Numerical study of the effect of natural fractures on shale hydraulic fracturing based on the continuum approach

Abstract Because of the complexity of shale reservoirs and multiple physical coupling processes, numerical implementation remains a challenge in engineering applications. Unlike conventional reservoirs, shale reservoirs always contain two main discontinuities: bedding interface and natural fractures. The existence of these discontinuities is the key reason a fracture network is formed. Therefore, the numerical model should contain both bedding interface and natural fractures. In this paper, the fracturing propagation process is described based on continuum theory. In contrast to other research, an anisotropic strength criterion is adopted to consider the anisotropic properties of shale, including the failure of both shale matrix and discontinuities. The criterion is described by the Mohr-Coulomb model combined with tensile failure.
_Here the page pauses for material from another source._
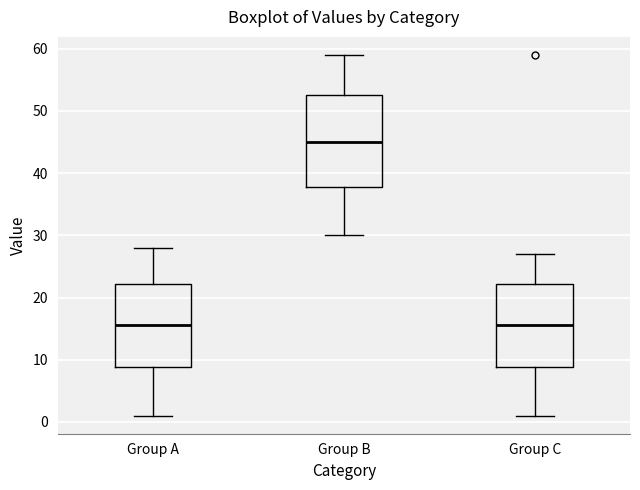

Which box's median line is the highest?

Group B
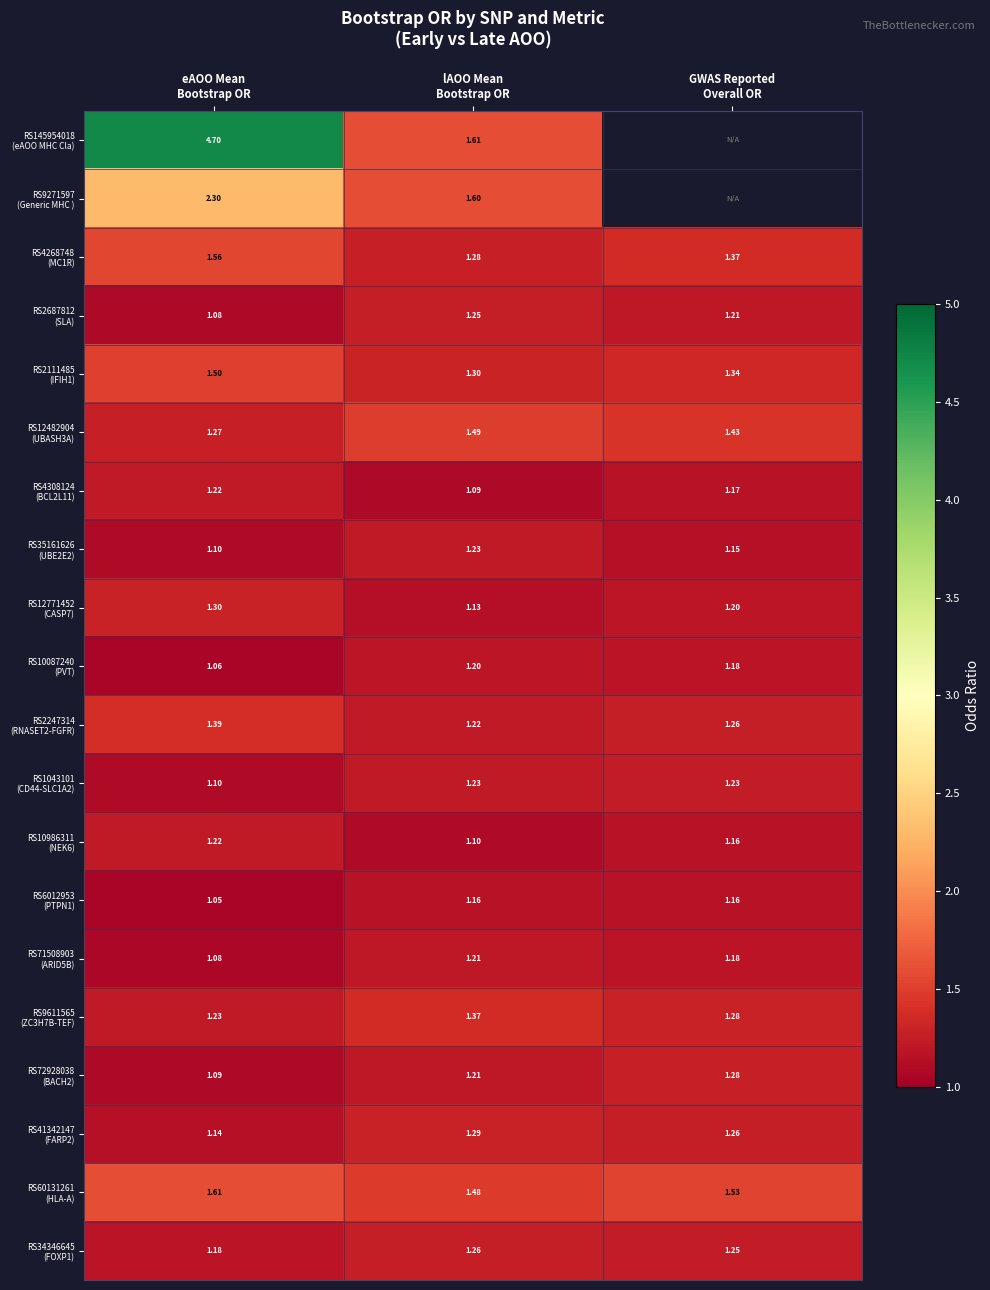

The value of RS34346645 (FOXP1) at lAOO Mean Bootstrap OR is 2.0. True or false?

False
When fractures are generated in the shale rock mass, the stiffness and permeability of the fractured rock are homogenized in an element, and volume fracturing is represented by the deformation of three orthogonal fractures in the rock element. Simultaneously, the anisotropic permeability is also enhanced. Hence, based on this continuum approach and finite element method, a three-dimensional model for shale hydraulic fracturing simulation is presented. This model fully considers the direct coupling of fluid flow and rock deformation during hydraulic fracturing. To verify the anisotropic strength criterion, a shale compression test is conducted. Through a comparison of the numerical and experimental results, the applied criterion can describe the shale compressive strength anisotropy. In addition, the KGD analytical model is also adopted to verify the performance of the developed model for hydraulic fracturing. Finally, several cases of shale hydraulic fracturing are simulated, and the results show the geometry of the fracture region under different conditions. Furthermore, the impacts of three factors on hydraulic fracturing geometry are considered, including natural fractures, spacing of perforations and differential in situ stress. The influence of these factors on the complexity and scale of the fracturing region is also discussed.